• Work task:
From the entries that follow, pick out all lines holding "grin".

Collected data
______________________________

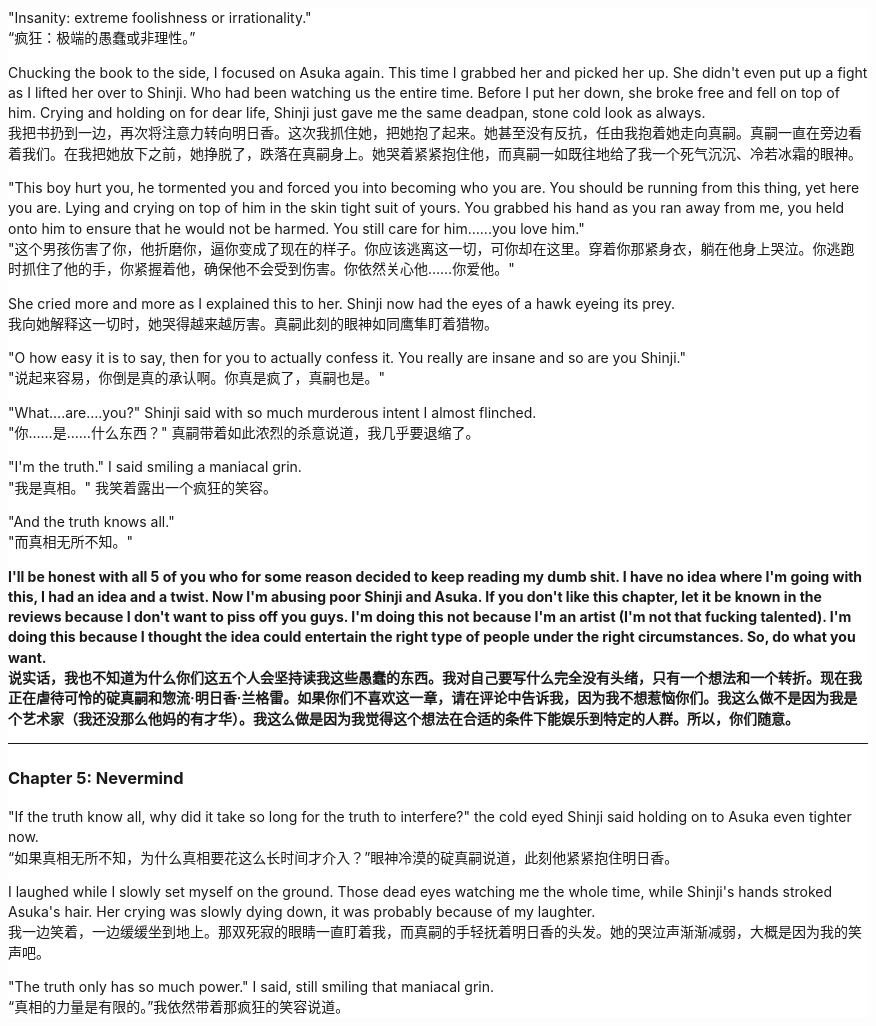 "Insanity: extreme foolishness or irrationality."  
“疯狂：极端的愚蠢或非理性。”

Chucking the book to the side, I focused on Asuka again. This time I grabbed her and picked her up. She didn't even put up a fight as I lifted her over to Shinji. Who had been watching us the entire time. Before I put her down, she broke free and fell on top of him. Crying and holding on for dear life, Shinji just gave me the same deadpan, stone cold look as always.  
我把书扔到一边，再次将注意力转向明日香。这次我抓住她，把她抱了起来。她甚至没有反抗，任由我抱着她走向真嗣。真嗣一直在旁边看着我们。在我把她放下之前，她挣脱了，跌落在真嗣身上。她哭着紧紧抱住他，而真嗣一如既往地给了我一个死气沉沉、冷若冰霜的眼神。

"This boy hurt you, he tormented you and forced you into becoming who you are. You should be running from this thing, yet here you are. Lying and crying on top of him in the skin tight suit of yours. You grabbed his hand as you ran away from me, you held onto him to ensure that he would not be harmed. You still care for him…...you love him."  
"这个男孩伤害了你，他折磨你，逼你变成了现在的样子。你应该逃离这一切，可你却在这里。穿着你那紧身衣，躺在他身上哭泣。你逃跑时抓住了他的手，你紧握着他，确保他不会受到伤害。你依然关心他……你爱他。"

She cried more and more as I explained this to her. Shinji now had the eyes of a hawk eyeing its prey.  
我向她解释这一切时，她哭得越来越厉害。真嗣此刻的眼神如同鹰隼盯着猎物。

"O how easy it is to say, then for you to actually confess it. You really are insane and so are you Shinji."  
"说起来容易，你倒是真的承认啊。你真是疯了，真嗣也是。"

"What….are….you?" Shinji said with so much murderous intent I almost flinched.  
"你……是……什么东西？" 真嗣带着如此浓烈的杀意说道，我几乎要退缩了。

"I'm the truth." I said smiling a maniacal grin.  
"我是真相。" 我笑着露出一个疯狂的笑容。

"And the truth knows all."  
"而真相无所不知。"

**I'll be honest with all 5 of you who for some reason decided to keep reading my dumb shit. I have no idea where I'm going with this, I had an idea and a twist. Now I'm abusing poor Shinji and Asuka. If you don't like this chapter, let it be known in the reviews because I don't want to piss off you guys. I'm doing this not because I'm an artist (I'm not that fucking talented). I'm doing this because I thought the idea could entertain the right type of people under the right circumstances. So, do what you want.  
说实话，我也不知道为什么你们这五个人会坚持读我这些愚蠢的东西。我对自己要写什么完全没有头绪，只有一个想法和一个转折。现在我正在虐待可怜的碇真嗣和惣流·明日香·兰格雷。如果你们不喜欢这一章，请在评论中告诉我，因为我不想惹恼你们。我这么做不是因为我是个艺术家（我还没那么他妈的有才华）。我这么做是因为我觉得这个想法在合适的条件下能娱乐到特定的人群。所以，你们随意。**

---

### Chapter 5: Nevermind

"If the truth know all, why did it take so long for the truth to interfere?" the cold eyed Shinji said holding on to Asuka even tighter now.  
“如果真相无所不知，为什么真相要花这么长时间才介入？”眼神冷漠的碇真嗣说道，此刻他紧紧抱住明日香。

I laughed while I slowly set myself on the ground. Those dead eyes watching me the whole time, while Shinji's hands stroked Asuka's hair. Her crying was slowly dying down, it was probably because of my laughter.  
我一边笑着，一边缓缓坐到地上。那双死寂的眼睛一直盯着我，而真嗣的手轻抚着明日香的头发。她的哭泣声渐渐减弱，大概是因为我的笑声吧。

"The truth only has so much power." I said, still smiling that maniacal grin.  
“真相的力量是有限的。”我依然带着那疯狂的笑容说道。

______________________________

• Exercise response:
"I'm the truth." I said smiling a maniacal grin.  
"The truth only has so much power." I said, still smiling that maniacal grin.  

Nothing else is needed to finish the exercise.